Exercise – Among the entries below, please show each line that carries the word "συμβουλών".

════════════════

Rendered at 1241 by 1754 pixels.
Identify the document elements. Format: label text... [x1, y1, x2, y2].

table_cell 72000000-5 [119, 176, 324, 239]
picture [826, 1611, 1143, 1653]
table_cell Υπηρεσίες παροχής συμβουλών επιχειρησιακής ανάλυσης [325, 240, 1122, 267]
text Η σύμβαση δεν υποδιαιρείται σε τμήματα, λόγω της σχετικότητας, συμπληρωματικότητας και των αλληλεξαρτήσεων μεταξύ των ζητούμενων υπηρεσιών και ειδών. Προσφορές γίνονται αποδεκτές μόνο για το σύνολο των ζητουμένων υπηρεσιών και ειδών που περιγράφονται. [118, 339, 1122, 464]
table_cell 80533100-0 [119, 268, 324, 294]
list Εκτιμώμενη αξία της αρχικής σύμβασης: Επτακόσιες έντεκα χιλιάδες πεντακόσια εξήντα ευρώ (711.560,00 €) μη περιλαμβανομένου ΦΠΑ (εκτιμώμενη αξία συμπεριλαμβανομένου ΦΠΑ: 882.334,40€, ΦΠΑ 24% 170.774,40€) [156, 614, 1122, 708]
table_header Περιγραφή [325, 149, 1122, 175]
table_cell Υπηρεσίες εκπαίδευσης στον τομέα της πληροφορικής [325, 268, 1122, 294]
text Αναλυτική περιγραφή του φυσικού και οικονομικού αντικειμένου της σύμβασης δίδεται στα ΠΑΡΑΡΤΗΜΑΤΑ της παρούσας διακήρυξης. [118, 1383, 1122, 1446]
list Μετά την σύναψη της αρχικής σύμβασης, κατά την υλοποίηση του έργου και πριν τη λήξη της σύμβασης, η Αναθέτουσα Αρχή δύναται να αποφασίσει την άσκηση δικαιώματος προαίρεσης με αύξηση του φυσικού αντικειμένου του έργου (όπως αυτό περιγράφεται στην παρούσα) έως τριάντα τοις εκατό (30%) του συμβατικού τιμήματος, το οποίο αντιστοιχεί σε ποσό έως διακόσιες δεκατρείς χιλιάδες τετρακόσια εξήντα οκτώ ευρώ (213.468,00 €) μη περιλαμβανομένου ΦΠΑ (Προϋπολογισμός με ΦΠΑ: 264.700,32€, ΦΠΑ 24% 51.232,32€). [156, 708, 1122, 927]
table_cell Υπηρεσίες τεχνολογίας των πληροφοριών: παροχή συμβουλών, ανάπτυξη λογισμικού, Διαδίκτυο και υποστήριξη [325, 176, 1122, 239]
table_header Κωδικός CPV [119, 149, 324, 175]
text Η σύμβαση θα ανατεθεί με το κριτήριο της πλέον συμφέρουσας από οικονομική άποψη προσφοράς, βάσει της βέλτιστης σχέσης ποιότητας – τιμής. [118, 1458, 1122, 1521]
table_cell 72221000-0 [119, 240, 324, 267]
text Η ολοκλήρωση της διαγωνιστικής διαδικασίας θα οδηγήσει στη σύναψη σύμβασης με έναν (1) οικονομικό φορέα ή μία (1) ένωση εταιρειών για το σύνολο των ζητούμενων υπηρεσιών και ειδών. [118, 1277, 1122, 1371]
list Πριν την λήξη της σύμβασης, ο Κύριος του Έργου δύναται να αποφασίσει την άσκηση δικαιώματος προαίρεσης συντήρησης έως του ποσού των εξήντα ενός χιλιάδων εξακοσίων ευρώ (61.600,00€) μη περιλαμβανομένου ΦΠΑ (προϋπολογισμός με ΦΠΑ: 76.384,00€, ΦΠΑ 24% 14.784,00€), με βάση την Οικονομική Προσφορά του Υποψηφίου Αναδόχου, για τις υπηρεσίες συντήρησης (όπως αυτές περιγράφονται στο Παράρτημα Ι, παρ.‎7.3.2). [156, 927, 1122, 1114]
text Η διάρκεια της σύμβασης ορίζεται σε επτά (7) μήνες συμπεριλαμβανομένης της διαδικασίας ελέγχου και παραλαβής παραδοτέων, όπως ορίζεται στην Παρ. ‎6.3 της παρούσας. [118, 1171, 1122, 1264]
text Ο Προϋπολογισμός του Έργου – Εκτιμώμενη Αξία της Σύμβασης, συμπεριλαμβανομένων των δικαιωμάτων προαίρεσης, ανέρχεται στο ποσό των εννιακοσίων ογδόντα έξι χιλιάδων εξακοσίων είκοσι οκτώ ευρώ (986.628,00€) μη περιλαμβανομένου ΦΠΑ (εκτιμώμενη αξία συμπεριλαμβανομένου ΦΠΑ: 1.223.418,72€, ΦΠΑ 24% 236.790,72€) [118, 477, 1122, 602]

════════════════

Final answer –
table_cell Υπηρεσίες παροχής συμβουλών επιχειρησιακής ανάλυσης [325, 240, 1122, 267]
table_cell Υπηρεσίες τεχνολογίας των πληροφοριών: παροχή συμβουλών, ανάπτυξη λογισμικού, Διαδίκτυο και υποστήριξη [325, 176, 1122, 239]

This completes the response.